[Work required]
All records that follow are to be copied exactly, with images omitted.

** Exercise material follows **

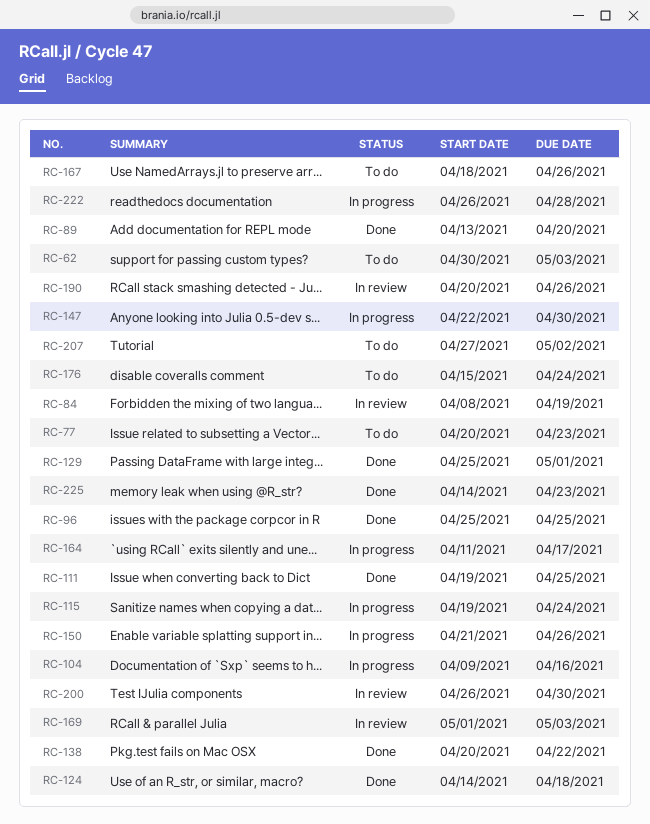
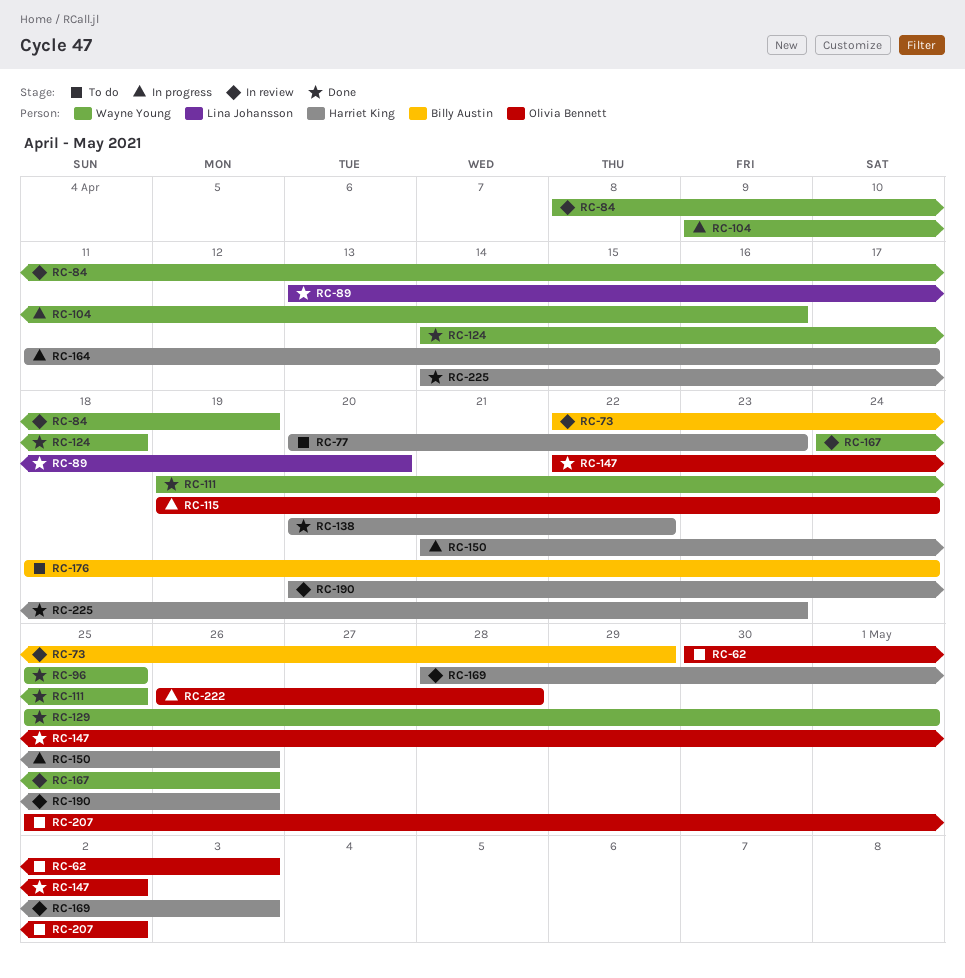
RC-73: none -> present
RC-147, status: In progress -> Done
RC-147, due: Apr 30 -> May 2
RC-167, status: To do -> In review
RC-167, start: Apr 18 -> Apr 24
RC-169, start: May 1 -> Apr 28
RC-176, start: Apr 15 -> Apr 18
RC-200: present -> none
RC-207, start: Apr 27 -> Apr 25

** End of Exercise material **

[Written answer]
RC-73: none -> present
RC-147, status: In progress -> Done
RC-147, due: Apr 30 -> May 2
RC-167, status: To do -> In review
RC-167, start: Apr 18 -> Apr 24
RC-169, start: May 1 -> Apr 28
RC-176, start: Apr 15 -> Apr 18
RC-200: present -> none
RC-207, start: Apr 27 -> Apr 25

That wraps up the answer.